Ähnlich argumentiert auch Karin Kneissl. Sie hat in ihrem Buch "Der Energiepoker" die Hintergründe des Ölgeschäftes analysiert:
Die Tatsache, dass genügend Rohöl auf dem Weltmarkt sei, würde ich unterschreiben. Aber Faktum ist, dass ab dem Moment, ab dem sich Termingeschäfte vom Produktbereich in den Rohölbereich hineinbewegt haben, Öl einfach immer stärker zum Spekulationsobjekt geworden ist, das heißt die Preise steigen auch dann, wenn sich physisch am Markt nichts wesentlich geändert hat.
Fragt sich nur, warum Öl und viele andere Rohstoffe in den letzten Jahren zum Spekulationsobjekt geworden sind. Denn Anleger und Spekulanten schließen ja nicht aus Jux und Tollerei riskante Wetten auf Rohstoffpreise ab. Ihr Kalkül lautet:
Spekulieren ist experimentieren mit dem Zufall.
Michael Heise, Chefvolkswirt des Allianz-Konzerns, sieht eine Ursache der Rohstoffrallye im billigen Geld, mit dem viele Notenbanken die Finanzmärkte in den vergangenen Jahren geflutet haben, bis sie langsam begannen, die überflüssige Geldmenge wieder abzuschöpfen:
Die amerikanische Zinspolitik hat ja auch auf andere Notenbanken gewirkt, und eben in Asien dazu beigetragen, dass die Notenbanken genau so expansiv gefahren sind, auch die europäische Zentralbank ist viele Jahre expansiv gewesen jetzt, im Endeffekt sind sehr große Finanzmittel in die Märkte hineingeschwemmt worden, die ihre Anlage gesucht haben in verschiedenen Marktsegmenten, überall stellen wir diese kräftigen Preissteigerungen fest, die eben mit dieser hohen Liquidität zusammen hängen.

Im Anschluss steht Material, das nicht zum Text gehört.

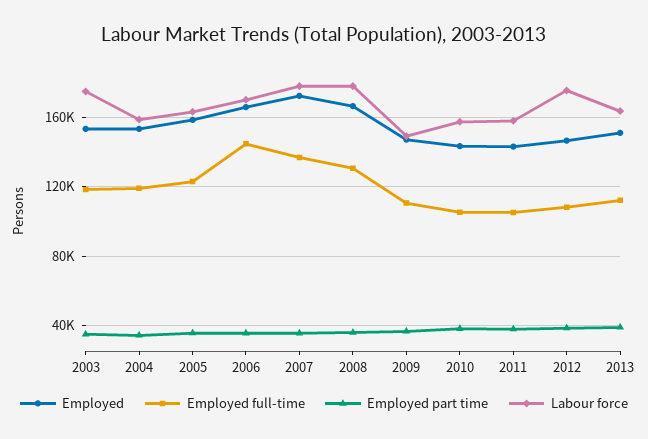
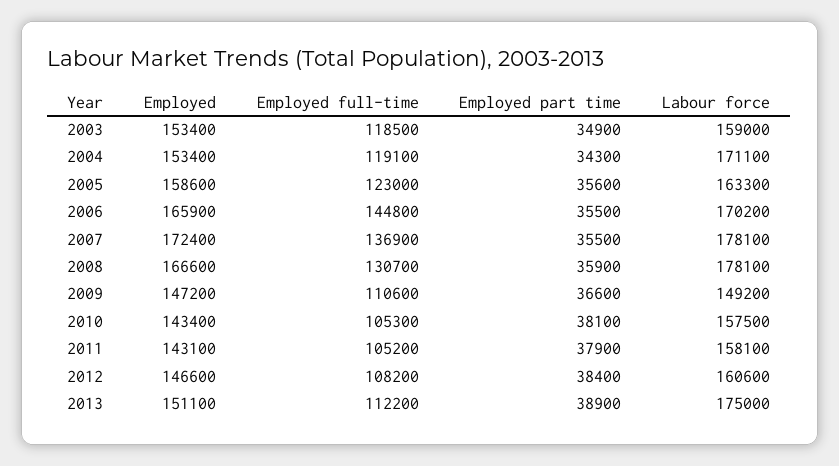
Labour force, 2003: 175000 -> 159000
Labour force, 2004: 160000 -> 171100
Labour force, 2012: 175000 -> 160600
Labour force, 2013: 165000 -> 175000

So meldete die Süddeutsche Zeitung noch am 13.Mai 2006:
Allein die Vereinigten Staaten, Herausgeber der Weltreservewährung Nummer Eins, haben seit den Terroranschlägen im September 2001 die Dollar-Geldmenge um knapp 40 Prozent auf gute 10 Billionen Dollar erhöht - eine Steigerungsrate, die etwa doppelt so hoch ist wie das ausgewiesen Wirtschaftswachstum in dieser Zeit.

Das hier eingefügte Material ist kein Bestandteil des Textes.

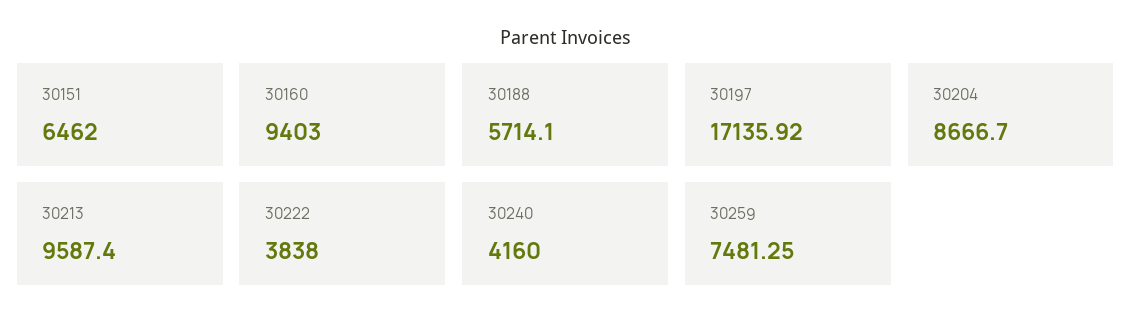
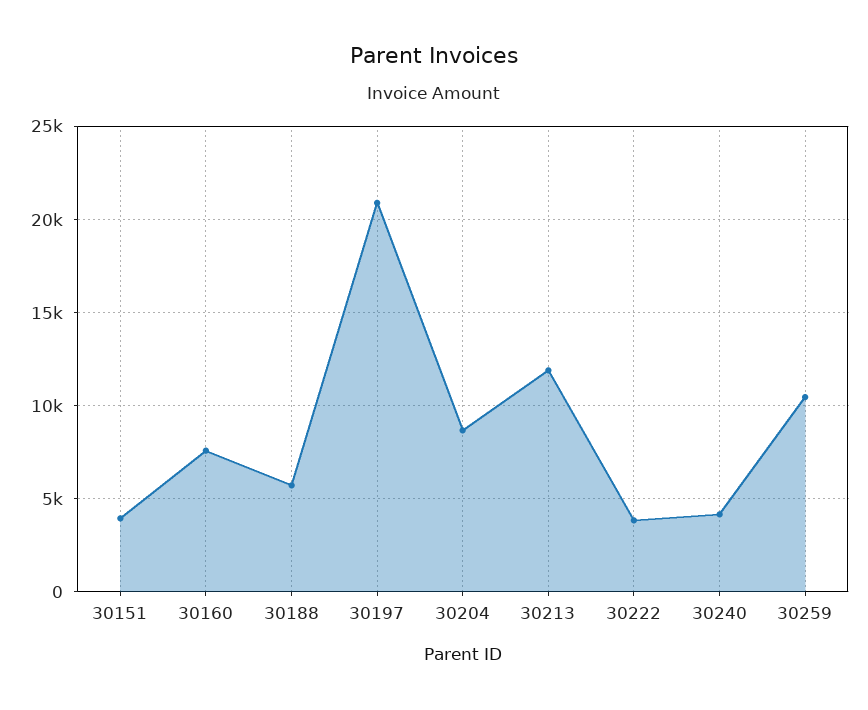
30151: 6462 -> 4000
30160: 9403 -> 7500
30197: 17135.92 -> 21000
30213: 9587.4 -> 12000
30259: 7481.25 -> 10500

Geld ist weltweit immer noch überreichlich vorhanden, das bestätigt auch Jochen Hitzfeld. Er verfasst für die HVB Gruppe in München seit eineinhalb Jahren regelmäßig einen Rohstoffreport namens "Commodity Outlook":
Die Liquidität international ist sehr hoch einzuschätzen. Wir haben 7, 8 Jahre hinter uns, in denen die Liquidität sehr viel stärker gewachsen ist als das Bruttoinlandsprodukt. Die internationalen Zentralbanken haben den Markt mit sehr viel Liquidität versorgt. . Sie müssen hier an die Krisensituationen denken, 1987 der Börsenkrach, 1990 der Irak-Kuwait-Krieg, 1994 der Bond-Market-Crash und zuletzt das Platzen der Aktienblase. In all diesen Fällen hat die Zentralbank die Liquidität erhöht und die Zinsen gesenkt. Und diese Überliquidität schwappt eben nun je nach Möglichkeit in die verschiedenen Asset-Märkte.
Auf der Suche nach lukrativen Geldanlagen - neudeutsch "Assets" - entdeckten die Manager der großen Geldtöpfe auch den Rohstoff Öl als potentielle Goldader. Denn mit dem globalen Wirtschaftsaufschwung schrumpften die Möglichkeiten, bei Versorgungsengpässen rasch zusätzliches Rohöl in den Markt zu pumpen - und enge Märkte bieten Anlegern große Gewinnchancen. Hitzfeld:
Die Nachfrage der Schwellenländer, und hier ist insbesondere China und Indien zu nennen, steigt seit Jahren mit sehr großen Zuwachsraten. Wir hatten 2004 eine Zuwachsrate, die war so stark wie 1976 nicht mehr, also seit fast 30 Jahren, und hier waren die Kapazitäten nicht darauf eingestellt, das heißt die freien Kapazitäten sind sehr stark gesunken, und das macht den Preis anfällig für Förderausfälle.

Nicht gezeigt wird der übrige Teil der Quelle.